(Items from a data source)
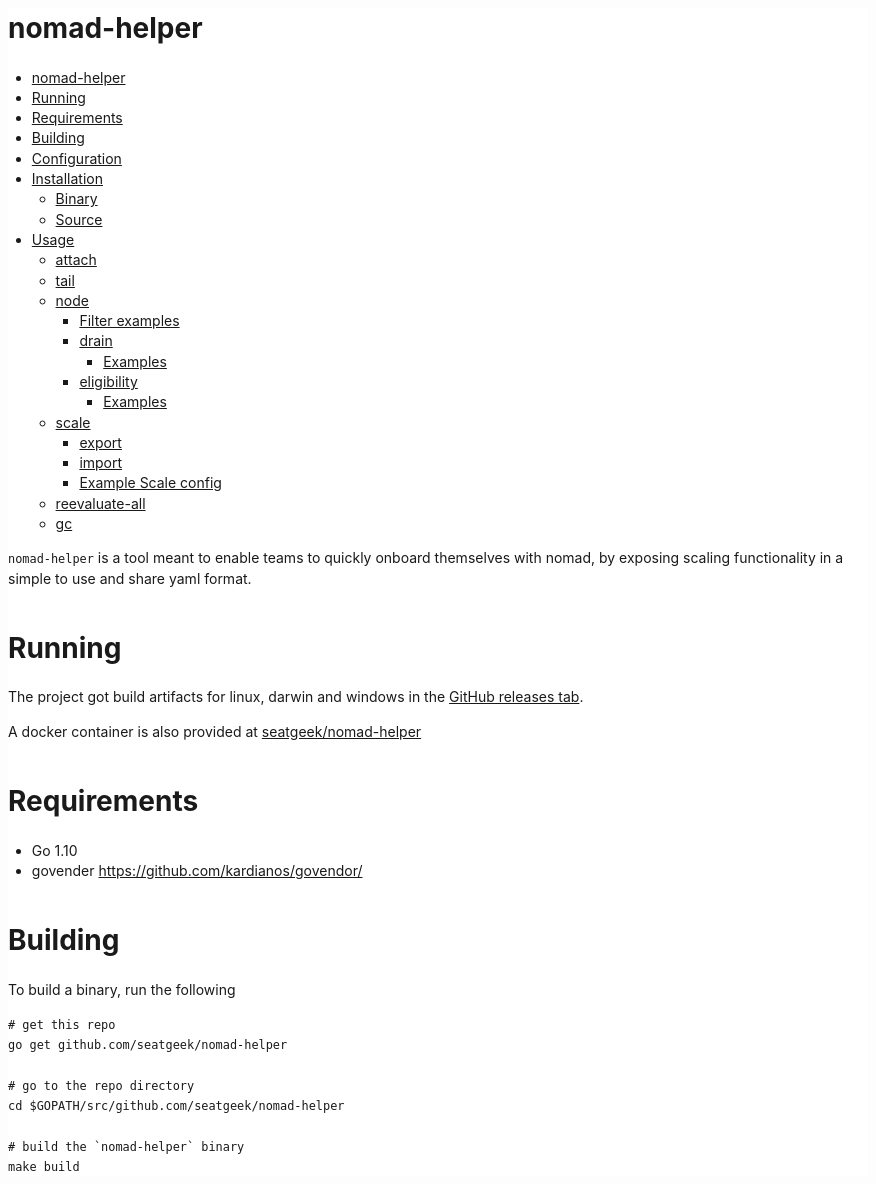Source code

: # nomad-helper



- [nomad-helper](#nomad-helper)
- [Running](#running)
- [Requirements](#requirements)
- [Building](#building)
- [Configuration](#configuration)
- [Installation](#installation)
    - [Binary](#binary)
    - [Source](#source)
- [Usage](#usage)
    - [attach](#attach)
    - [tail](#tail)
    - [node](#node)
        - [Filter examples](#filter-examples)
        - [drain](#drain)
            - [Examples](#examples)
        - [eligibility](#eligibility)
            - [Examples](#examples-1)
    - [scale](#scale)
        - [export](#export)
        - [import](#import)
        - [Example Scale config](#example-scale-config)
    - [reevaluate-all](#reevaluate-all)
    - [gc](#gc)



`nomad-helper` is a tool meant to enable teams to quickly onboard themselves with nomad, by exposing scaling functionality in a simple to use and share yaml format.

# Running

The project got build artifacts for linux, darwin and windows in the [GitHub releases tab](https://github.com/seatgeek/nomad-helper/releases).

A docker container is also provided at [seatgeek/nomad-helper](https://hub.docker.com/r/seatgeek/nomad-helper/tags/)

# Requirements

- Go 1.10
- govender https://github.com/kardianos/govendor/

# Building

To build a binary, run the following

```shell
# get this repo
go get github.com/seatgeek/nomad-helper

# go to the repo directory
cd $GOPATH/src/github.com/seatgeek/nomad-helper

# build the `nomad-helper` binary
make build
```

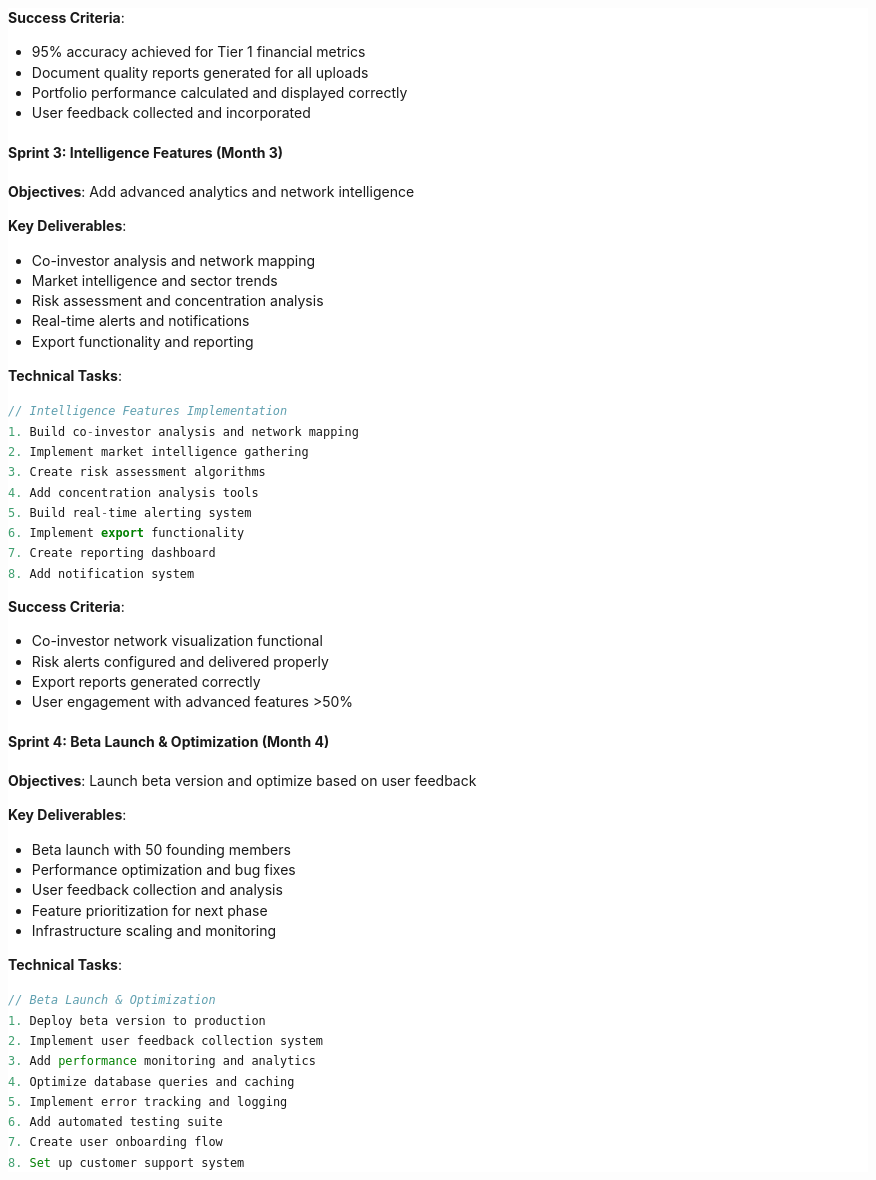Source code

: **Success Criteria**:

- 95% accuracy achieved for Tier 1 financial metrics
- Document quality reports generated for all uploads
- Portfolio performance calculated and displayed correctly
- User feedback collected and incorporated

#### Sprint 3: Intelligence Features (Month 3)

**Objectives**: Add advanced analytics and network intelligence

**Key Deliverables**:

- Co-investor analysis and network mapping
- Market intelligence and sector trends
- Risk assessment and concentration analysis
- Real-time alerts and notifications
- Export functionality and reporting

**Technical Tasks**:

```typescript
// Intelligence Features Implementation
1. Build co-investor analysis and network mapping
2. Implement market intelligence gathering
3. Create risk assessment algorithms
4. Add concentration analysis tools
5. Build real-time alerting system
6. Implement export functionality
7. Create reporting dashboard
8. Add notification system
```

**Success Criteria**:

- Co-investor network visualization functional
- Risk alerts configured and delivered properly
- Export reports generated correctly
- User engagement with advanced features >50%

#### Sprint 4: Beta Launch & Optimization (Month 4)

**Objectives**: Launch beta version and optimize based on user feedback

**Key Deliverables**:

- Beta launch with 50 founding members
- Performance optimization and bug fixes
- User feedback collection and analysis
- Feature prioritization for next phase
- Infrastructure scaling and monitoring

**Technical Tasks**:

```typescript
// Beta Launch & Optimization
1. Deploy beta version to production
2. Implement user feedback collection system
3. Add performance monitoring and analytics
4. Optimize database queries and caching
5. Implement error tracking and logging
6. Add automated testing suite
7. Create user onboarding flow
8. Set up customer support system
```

---

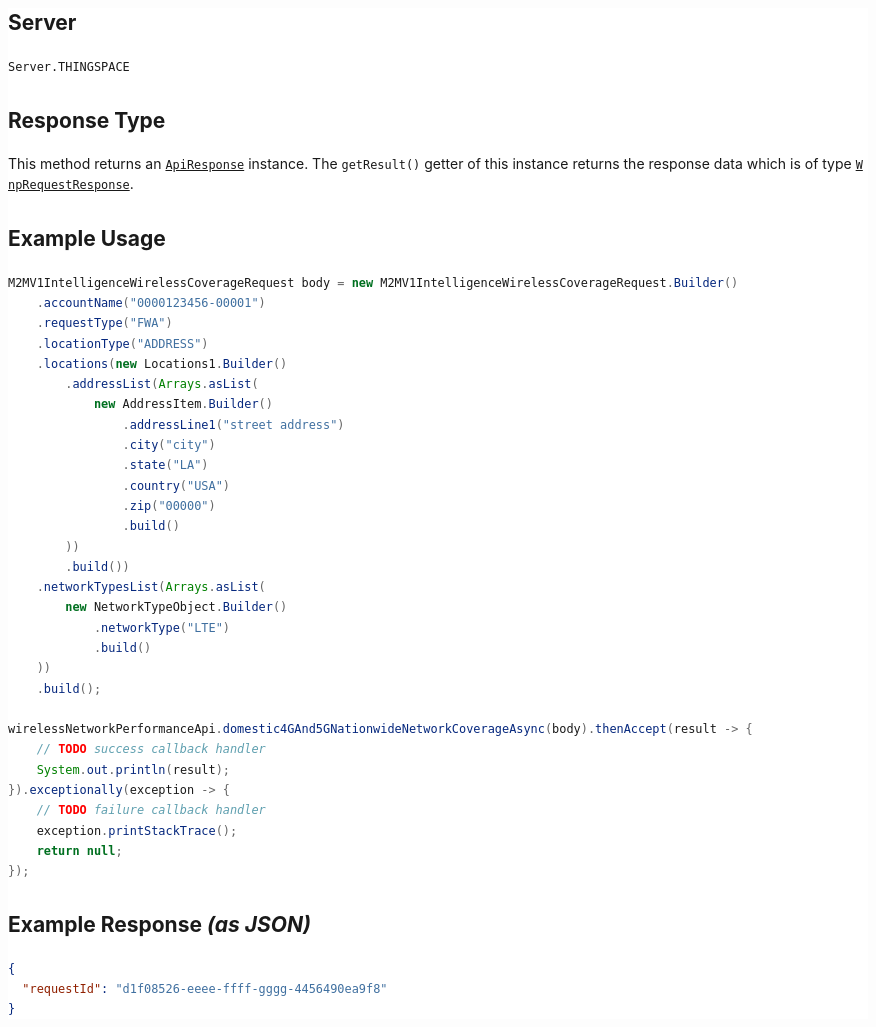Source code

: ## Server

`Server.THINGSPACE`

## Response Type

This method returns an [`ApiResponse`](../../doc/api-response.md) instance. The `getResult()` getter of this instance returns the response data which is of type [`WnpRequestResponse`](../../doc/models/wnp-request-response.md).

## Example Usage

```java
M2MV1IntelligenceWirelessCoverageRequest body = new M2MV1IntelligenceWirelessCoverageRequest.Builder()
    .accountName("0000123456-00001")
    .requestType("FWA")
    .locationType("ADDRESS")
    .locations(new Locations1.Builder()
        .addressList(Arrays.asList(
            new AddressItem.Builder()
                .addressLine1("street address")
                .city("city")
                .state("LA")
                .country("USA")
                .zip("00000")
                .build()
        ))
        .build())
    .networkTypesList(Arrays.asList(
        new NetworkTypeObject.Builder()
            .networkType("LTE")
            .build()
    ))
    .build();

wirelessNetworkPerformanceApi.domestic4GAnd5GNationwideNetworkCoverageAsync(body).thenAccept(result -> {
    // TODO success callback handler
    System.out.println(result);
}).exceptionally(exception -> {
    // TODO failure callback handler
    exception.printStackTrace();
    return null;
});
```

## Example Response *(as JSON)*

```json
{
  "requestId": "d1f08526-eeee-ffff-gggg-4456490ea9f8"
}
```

Task brief => In the entries above, which lines hold the string "Builder"? Report all of them.

Output for this task =>
M2MV1IntelligenceWirelessCoverageRequest body = new M2MV1IntelligenceWirelessCoverageRequest.Builder()
    .locations(new Locations1.Builder()
            new AddressItem.Builder()
        new NetworkTypeObject.Builder()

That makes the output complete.